Gilbert Townshend
(b. 1988, London, UK)
Contact
Studies
About
I am a photographer from London with a background in graphic design and fine art image making.
I’m interested in photo-chemical processes and the creation of photographic tools alongside image making. I’m just as comfortable working with modern technology as I am hundred year old plate cameras and have spent time working with alt-process image making in a fine art context.
Where possible I like to be practical and learn new skills, be they in music, electronics, fabrication or programming. I enjoy taking apart machinery to see how it works, trying to solve problems without resorting to established and ready-made solutions.
My artistic background has involved life drawing, print making and video work. I have also worked in moving image doing assisting on TV shoots, as well as data backup and on-set playback.
My commercial work has involved programming, engineering and repairs of cameras and lights.
Statement
My aim is to use photography in a way that the human eye would not see in day-to-day life except in images made specifically for it with effects such as motion blur, depth of field and controlled exposure to achieve specific effects.
I strive to find a personal honesty within an image, something that on reflection says more than on first viewing. Finding in stillness the opposite of speed, of the ephemeral. The outside world always intrudes but, like a film, the work can for a few moments be its own self-contained world.
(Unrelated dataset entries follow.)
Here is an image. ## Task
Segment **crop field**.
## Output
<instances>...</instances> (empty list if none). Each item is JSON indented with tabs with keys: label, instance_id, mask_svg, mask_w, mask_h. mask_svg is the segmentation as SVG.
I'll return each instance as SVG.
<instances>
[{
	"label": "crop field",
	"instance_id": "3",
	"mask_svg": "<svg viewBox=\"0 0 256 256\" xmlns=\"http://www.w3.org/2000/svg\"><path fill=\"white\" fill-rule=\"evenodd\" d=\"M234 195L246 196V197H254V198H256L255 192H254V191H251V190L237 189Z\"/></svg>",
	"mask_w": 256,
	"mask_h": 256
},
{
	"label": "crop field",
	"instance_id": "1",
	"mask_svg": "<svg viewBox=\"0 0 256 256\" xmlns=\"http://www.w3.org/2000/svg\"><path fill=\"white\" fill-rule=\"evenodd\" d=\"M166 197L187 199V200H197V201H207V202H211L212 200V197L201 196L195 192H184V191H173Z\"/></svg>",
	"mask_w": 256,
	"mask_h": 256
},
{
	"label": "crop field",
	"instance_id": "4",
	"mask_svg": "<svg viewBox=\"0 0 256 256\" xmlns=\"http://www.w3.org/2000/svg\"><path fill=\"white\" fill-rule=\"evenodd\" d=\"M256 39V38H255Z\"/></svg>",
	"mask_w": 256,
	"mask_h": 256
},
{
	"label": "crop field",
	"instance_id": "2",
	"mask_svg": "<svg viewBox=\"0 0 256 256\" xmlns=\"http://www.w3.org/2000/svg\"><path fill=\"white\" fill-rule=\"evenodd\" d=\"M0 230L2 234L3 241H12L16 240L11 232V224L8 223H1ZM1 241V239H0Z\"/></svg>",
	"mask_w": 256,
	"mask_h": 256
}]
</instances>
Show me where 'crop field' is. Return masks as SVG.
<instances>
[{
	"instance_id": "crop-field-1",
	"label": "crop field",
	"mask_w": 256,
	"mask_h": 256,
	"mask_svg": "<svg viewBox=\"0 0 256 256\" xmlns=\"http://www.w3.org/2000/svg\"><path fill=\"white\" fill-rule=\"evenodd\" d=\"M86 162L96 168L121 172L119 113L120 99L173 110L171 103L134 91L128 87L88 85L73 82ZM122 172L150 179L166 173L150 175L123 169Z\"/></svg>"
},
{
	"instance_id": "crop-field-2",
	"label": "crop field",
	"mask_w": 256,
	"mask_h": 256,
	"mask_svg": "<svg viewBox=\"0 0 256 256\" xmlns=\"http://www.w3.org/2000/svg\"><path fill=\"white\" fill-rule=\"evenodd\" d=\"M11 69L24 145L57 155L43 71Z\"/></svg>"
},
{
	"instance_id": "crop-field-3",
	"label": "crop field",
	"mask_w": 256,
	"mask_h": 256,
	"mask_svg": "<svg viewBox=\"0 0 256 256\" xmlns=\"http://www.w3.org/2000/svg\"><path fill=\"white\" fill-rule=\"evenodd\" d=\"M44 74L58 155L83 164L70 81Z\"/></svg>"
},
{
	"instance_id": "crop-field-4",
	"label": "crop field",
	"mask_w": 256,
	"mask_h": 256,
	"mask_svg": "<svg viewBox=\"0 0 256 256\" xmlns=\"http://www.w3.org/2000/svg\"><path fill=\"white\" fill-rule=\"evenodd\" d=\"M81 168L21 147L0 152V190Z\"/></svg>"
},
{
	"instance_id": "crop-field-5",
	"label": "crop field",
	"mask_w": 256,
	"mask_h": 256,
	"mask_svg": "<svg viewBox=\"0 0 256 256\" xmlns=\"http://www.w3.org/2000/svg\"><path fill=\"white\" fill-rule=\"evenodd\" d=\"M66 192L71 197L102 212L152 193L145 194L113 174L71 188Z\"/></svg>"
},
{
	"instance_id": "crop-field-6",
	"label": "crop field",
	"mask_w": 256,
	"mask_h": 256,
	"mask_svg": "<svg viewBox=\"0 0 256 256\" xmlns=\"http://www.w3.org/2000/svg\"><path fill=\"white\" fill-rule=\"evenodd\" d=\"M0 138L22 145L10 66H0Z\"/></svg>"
My work is also interested in the tactile qualities of a medium that usually is purely visual, I make images to have a physical presence in the world and that are not just endlessly reproducable on screens. To that end Polaroids and other instant film formats are something that I use frequently to both document and create work with.
Process
It’s often hard to put a finger on what exactly makes me want to do a specific project. Sometimes it has been a desire to try out a new technique, a new piece of equipment, with others it has been to a brief or with a particular model in mind.
I thrive when I set myself or am given limitations, working creatively within those restraints leads to more exciting outcomes.
Though it’s really more about the image than the technique, part of the enjoyment I get out of analogue image making is the physical nature of working with film, chemicals and paper. The tactile quality of handling things and my choices of equipment end up allowing more space for thinking about the what, not the how.
For six years I took a photograph of myself every day, despite not enjoying having images taken of myself and with no intention of showing them. It was called Amateur Narcissism.
Some of my as yet not fully realised experiments have involved my interest in origami and photography. By folding light sensitive paper and projecting images onto it I aimed to create three dimensional prints. My desire was to escape the idea that an image has to be a flat and effectively dimensionless object, making use of the pictures inherent position in space.
My practice is in a state of development, which is why I wanted the time to experiment on an MA course.. The majority of what I do has been self-taught, the more I do the more I learn about what fits my working patterns. I really thrive when there are people I can ask questions of and learn from, much of the improvement and change has come when I have found likeminded people to work alongside.
Influences
As is often the best way, the people who have most influenced me are from disparate artistic backgrounds. I try to keep and open mind where possible and to seek out as many different influences as possible.
My work is influenced by, though rarely resembles, the work of post-1940s Japanese photographers such as Ishiuchi Miyako, Masao Yamamoto and Araki Nobuyoshi, as well as 17th century Dutch painting.
I very much admire the work of Bridget Riley, Giovanni Battista Piranesi and M.C. Escher for their mathematical elegance in design and the artworks they produce(d).
Surrealism in Georgio de Chirico, Max Ernst and René Magritte. Appreciating the weird, the humour in art as well as just how much personal perception shapes artistic expression.
Dan Flavin, James Turrell and Fischli & Weiss amazed for their installations based on light alone and how much a space can be shaped by changing what you get to see of it.
Issey Miyake, Aitor Throup, Gareth Pugh and Lee (Alexander) McQueen opened my eyes to just how experimental and wonderful fashion can be, despite the haze and weirdness that surrounds it all.